**Exercise details**
Convert the lines below into a JSON list of strings, one string per line, with blank lines skipped and the pictures left out.

**Data provided**

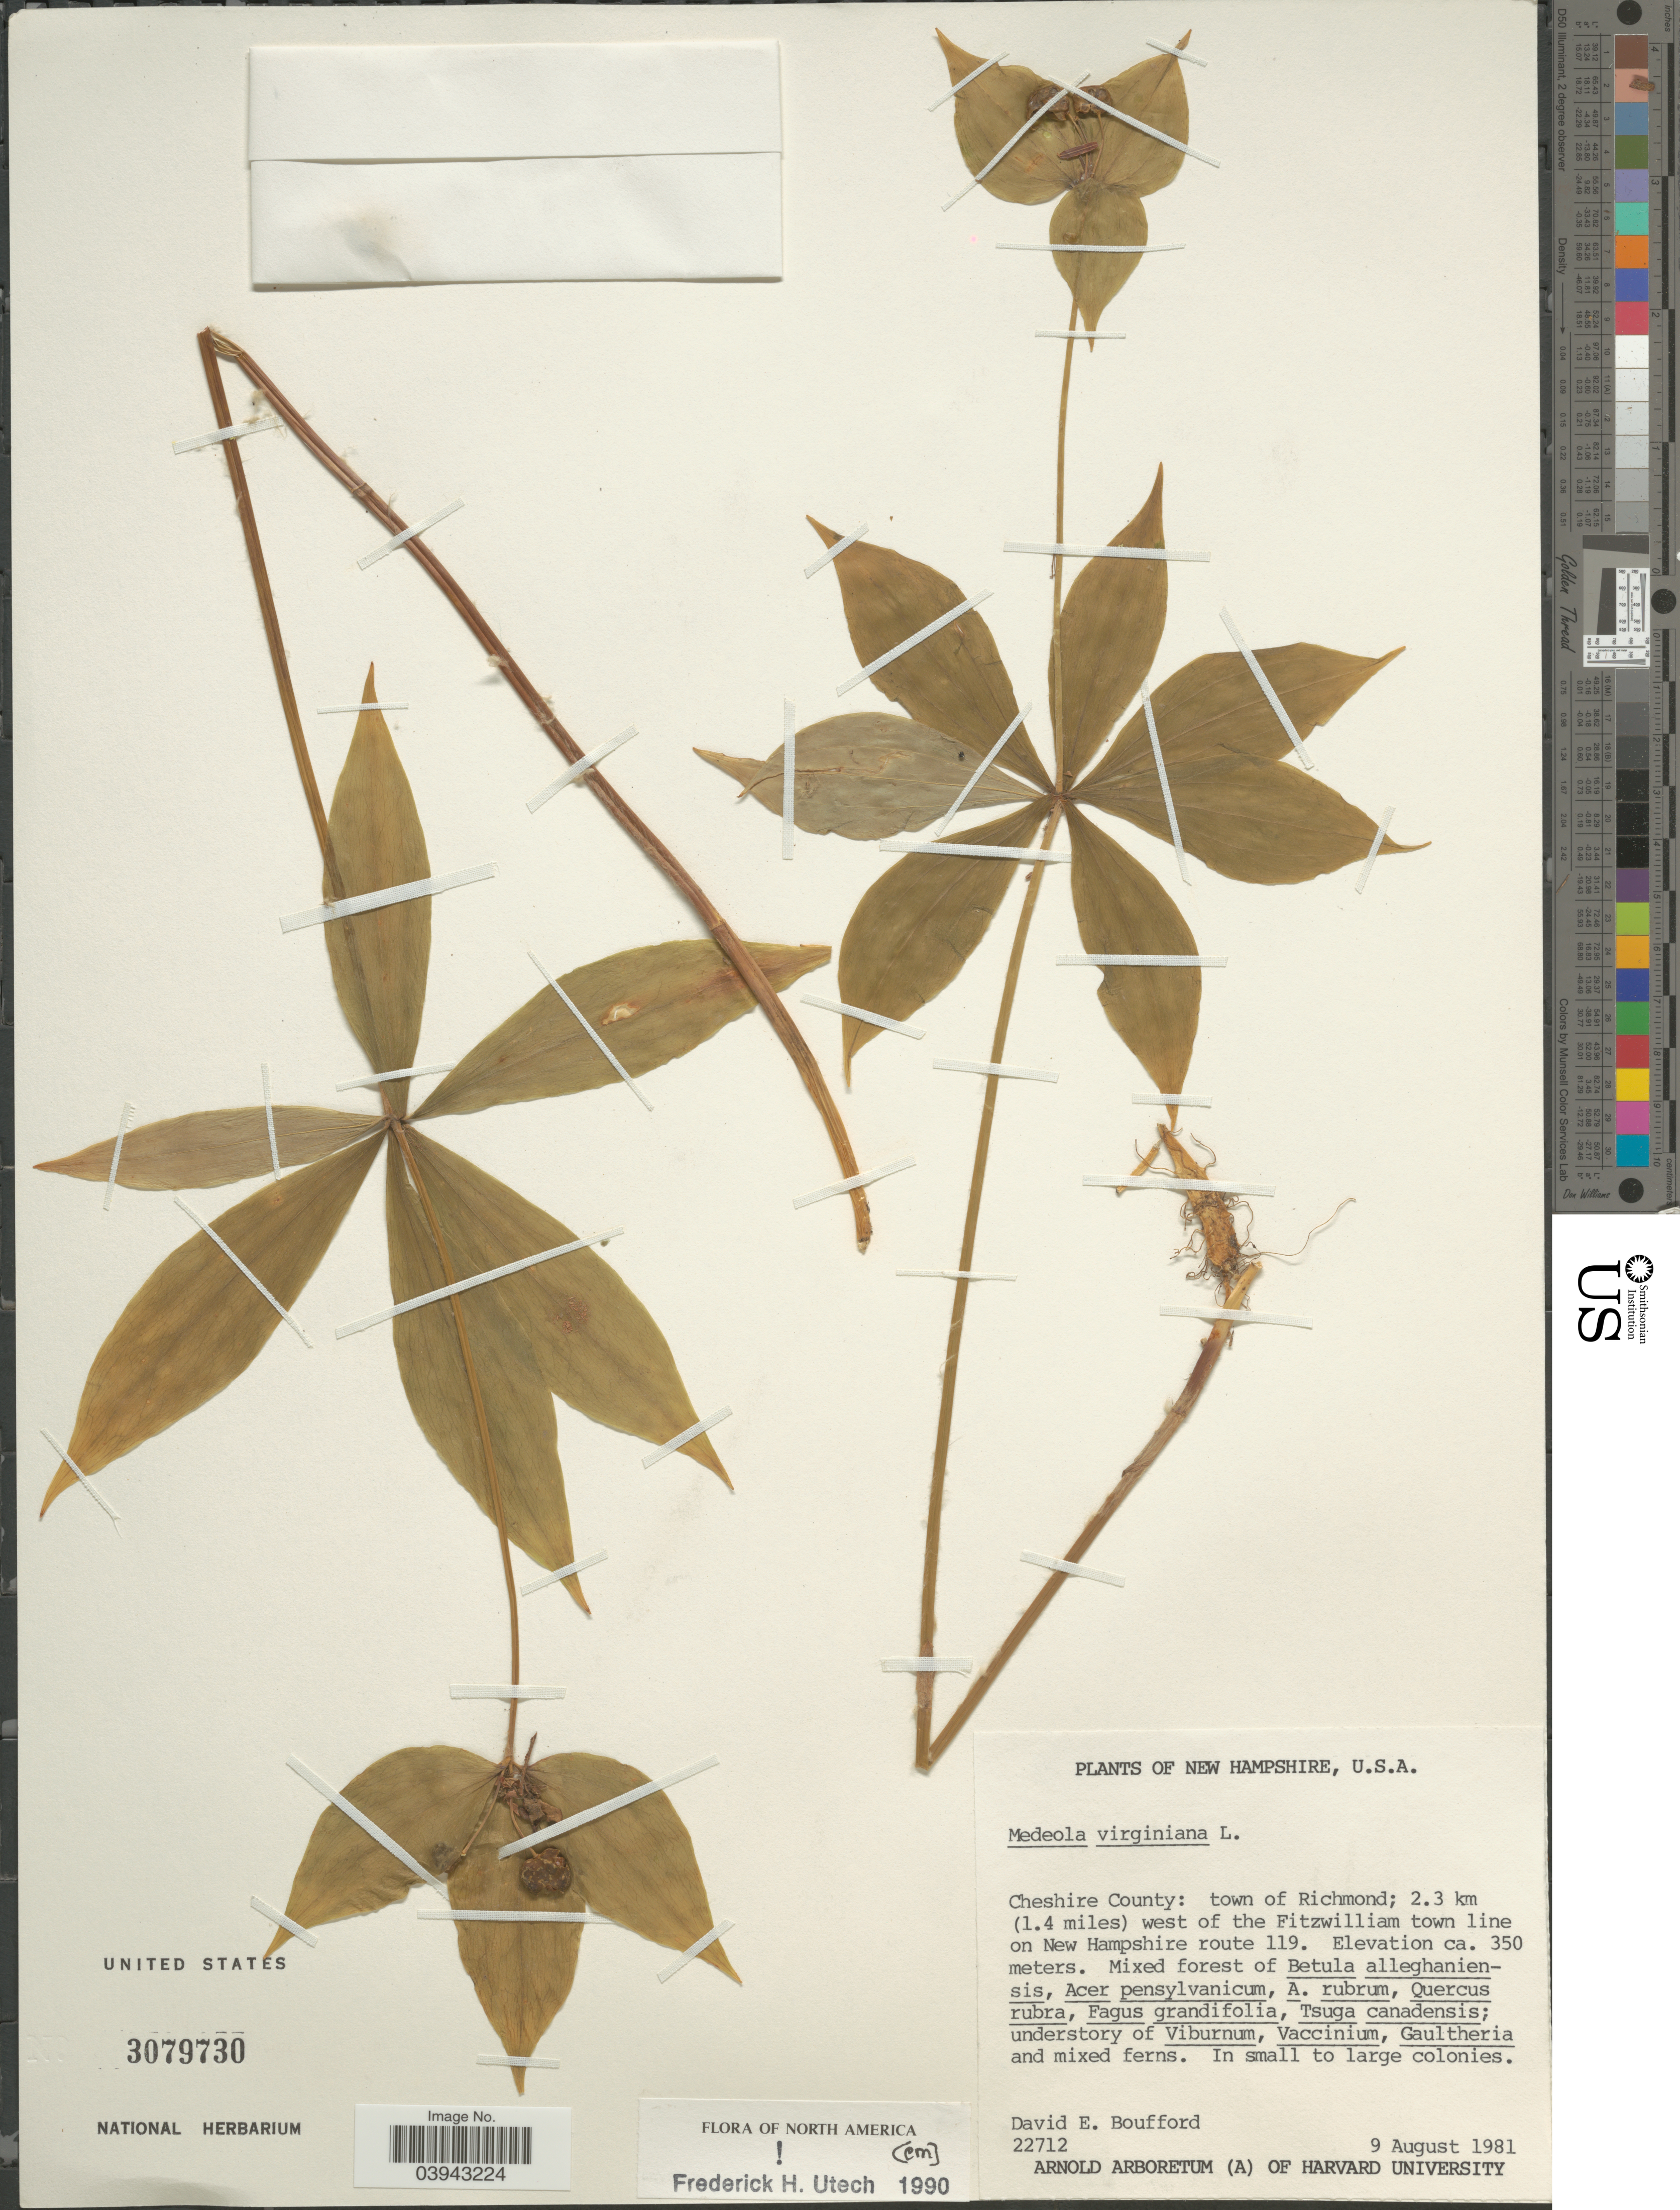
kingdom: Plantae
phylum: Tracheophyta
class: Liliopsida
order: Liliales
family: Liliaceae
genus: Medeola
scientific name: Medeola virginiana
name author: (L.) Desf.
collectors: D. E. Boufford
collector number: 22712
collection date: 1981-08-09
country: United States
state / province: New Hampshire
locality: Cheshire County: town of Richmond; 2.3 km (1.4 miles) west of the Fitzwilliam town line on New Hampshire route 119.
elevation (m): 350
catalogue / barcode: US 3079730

**The result**
[
  "kingdom: Plantae",
  "phylum: Tracheophyta",
  "class: Liliopsida",
  "order: Liliales",
  "family: Liliaceae",
  "genus: Medeola",
  "scientific name: Medeola virginiana",
  "name author: (L.) Desf.",
  "collectors: D. E. Boufford",
  "collector number: 22712",
  "collection date: 1981-08-09",
  "country: United States",
  "state / province: New Hampshire",
  "locality: Cheshire County: town of Richmond; 2.3 km (1.4 miles) west of the Fitzwilliam town line on New Hampshire route 119.",
  "elevation (m): 350",
  "catalogue / barcode: US 3079730"
]